(Material provided begins)

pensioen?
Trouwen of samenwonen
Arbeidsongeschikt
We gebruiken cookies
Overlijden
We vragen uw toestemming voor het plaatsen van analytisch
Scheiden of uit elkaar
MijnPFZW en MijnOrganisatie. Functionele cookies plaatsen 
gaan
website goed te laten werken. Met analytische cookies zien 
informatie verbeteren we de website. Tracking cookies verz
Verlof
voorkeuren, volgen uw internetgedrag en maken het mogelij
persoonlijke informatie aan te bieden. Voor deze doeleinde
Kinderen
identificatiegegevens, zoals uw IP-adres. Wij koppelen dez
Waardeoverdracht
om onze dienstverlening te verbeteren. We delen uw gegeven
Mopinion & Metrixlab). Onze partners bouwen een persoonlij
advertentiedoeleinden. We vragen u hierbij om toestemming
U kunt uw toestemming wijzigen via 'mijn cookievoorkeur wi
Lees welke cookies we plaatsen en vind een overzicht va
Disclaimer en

(Material provided ends)

What is the number of lines in this material that hold the string "verbeteren"? Answer with that number only.

2